The string "bare" appears in some lines of the entries that follow; copy each such line.

Stored data entries:
------------------------------------
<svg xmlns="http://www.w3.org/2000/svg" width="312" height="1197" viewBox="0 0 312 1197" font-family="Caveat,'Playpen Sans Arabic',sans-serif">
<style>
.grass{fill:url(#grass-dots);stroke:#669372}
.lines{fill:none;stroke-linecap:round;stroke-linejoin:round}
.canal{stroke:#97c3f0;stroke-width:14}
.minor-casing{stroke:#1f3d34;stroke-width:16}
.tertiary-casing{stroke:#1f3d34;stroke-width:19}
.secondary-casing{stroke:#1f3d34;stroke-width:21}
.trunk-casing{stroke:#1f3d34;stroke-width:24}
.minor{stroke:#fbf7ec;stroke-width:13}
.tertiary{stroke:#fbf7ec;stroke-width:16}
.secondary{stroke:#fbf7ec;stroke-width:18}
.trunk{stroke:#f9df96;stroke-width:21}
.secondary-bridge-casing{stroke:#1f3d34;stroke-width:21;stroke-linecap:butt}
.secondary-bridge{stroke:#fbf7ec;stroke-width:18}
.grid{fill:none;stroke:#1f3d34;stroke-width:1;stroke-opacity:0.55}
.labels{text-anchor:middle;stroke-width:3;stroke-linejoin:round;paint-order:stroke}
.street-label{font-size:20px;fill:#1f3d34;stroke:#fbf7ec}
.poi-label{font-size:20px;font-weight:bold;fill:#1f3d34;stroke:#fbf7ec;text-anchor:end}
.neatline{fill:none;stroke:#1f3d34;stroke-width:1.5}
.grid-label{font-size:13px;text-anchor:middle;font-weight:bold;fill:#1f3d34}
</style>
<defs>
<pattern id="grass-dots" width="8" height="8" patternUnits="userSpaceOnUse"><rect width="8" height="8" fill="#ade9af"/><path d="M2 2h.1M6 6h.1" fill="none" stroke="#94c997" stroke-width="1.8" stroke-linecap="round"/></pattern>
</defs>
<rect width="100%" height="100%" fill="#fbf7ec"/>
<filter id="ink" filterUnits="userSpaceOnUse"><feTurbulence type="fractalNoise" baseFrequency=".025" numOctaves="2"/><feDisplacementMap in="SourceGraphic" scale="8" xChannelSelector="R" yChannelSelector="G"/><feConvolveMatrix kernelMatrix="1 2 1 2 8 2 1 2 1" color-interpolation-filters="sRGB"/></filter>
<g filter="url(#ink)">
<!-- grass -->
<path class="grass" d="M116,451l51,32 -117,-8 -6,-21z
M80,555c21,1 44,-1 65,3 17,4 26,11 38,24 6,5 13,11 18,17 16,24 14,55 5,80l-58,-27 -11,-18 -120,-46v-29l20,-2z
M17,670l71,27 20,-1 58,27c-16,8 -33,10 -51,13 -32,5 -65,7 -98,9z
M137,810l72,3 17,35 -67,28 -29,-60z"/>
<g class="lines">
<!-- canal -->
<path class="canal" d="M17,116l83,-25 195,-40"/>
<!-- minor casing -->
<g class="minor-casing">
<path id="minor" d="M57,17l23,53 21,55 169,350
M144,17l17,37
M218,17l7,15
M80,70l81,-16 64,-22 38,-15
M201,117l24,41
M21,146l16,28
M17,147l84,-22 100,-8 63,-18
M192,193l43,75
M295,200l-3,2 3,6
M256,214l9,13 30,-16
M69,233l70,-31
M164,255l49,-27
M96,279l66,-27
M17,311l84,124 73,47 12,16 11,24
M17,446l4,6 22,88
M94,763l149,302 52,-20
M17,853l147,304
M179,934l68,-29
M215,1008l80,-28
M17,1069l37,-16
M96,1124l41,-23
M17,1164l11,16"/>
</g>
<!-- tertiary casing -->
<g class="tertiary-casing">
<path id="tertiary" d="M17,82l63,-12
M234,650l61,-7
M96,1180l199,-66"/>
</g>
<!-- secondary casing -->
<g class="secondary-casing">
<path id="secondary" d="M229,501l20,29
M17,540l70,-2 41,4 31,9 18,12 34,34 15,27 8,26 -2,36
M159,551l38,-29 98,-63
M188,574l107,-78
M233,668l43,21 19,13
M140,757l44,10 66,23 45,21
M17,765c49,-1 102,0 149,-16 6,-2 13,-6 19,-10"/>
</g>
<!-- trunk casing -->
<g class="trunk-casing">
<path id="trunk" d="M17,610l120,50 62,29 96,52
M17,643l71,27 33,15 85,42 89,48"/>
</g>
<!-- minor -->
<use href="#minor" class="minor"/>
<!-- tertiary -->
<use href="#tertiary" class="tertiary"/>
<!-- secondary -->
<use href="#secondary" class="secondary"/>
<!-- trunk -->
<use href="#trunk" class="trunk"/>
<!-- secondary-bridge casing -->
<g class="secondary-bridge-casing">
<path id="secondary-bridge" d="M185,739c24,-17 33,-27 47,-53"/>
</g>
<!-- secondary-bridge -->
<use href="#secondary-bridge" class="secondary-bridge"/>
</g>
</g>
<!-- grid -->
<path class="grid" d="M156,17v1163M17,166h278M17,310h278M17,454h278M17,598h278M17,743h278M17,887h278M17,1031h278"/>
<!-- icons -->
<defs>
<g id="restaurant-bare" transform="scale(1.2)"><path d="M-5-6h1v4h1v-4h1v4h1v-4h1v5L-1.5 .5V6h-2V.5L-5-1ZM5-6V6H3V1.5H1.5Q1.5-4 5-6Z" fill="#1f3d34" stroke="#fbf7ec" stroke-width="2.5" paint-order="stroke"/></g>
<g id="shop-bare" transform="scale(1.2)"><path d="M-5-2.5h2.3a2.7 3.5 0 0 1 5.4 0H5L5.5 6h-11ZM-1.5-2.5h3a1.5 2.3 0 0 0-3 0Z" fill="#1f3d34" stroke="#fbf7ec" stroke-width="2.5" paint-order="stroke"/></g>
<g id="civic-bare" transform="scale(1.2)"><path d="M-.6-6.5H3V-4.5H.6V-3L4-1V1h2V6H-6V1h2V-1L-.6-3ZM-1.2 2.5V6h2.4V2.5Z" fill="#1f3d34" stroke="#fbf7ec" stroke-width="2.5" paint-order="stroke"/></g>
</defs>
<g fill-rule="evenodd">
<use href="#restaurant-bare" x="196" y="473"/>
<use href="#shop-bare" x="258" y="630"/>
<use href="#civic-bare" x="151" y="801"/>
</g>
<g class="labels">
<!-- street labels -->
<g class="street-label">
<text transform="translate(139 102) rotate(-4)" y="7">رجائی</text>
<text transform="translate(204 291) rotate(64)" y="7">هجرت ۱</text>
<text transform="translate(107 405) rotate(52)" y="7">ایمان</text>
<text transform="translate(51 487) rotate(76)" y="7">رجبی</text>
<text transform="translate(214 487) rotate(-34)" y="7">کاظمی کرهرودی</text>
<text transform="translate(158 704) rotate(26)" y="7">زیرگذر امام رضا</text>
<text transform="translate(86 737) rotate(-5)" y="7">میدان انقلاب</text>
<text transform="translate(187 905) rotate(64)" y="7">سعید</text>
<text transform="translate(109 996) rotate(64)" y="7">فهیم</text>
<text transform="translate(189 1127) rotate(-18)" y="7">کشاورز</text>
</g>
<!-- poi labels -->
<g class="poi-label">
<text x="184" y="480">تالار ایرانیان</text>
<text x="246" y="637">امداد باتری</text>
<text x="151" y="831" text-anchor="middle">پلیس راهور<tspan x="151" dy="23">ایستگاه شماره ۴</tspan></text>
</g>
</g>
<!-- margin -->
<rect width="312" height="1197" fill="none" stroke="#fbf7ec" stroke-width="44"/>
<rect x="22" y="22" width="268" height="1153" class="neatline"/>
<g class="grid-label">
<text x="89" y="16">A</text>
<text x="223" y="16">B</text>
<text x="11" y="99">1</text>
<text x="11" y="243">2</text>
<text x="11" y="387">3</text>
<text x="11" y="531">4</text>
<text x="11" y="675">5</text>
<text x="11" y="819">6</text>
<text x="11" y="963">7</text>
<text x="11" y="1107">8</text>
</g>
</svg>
------------------------------------
--- Solution to the problem ---
<g id="restaurant-bare" transform="scale(1.2)"><path d="M-5-6h1v4h1v-4h1v4h1v-4h1v5L-1.5 .5V6h-2V.5L-5-1ZM5-6V6H3V1.5H1.5Q1.5-4 5-6Z" fill="#1f3d34" stroke="#fbf7ec" stroke-width="2.5" paint-order="stroke"/></g>
<g id="shop-bare" transform="scale(1.2)"><path d="M-5-2.5h2.3a2.7 3.5 0 0 1 5.4 0H5L5.5 6h-11ZM-1.5-2.5h3a1.5 2.3 0 0 0-3 0Z" fill="#1f3d34" stroke="#fbf7ec" stroke-width="2.5" paint-order="stroke"/></g>
<g id="civic-bare" transform="scale(1.2)"><path d="M-.6-6.5H3V-4.5H.6V-3L4-1V1h2V6H-6V1h2V-1L-.6-3ZM-1.2 2.5V6h2.4V2.5Z" fill="#1f3d34" stroke="#fbf7ec" stroke-width="2.5" paint-order="stroke"/></g>
<use href="#restaurant-bare" x="196" y="473"/>
<use href="#shop-bare" x="258" y="630"/>
<use href="#civic-bare" x="151" y="801"/>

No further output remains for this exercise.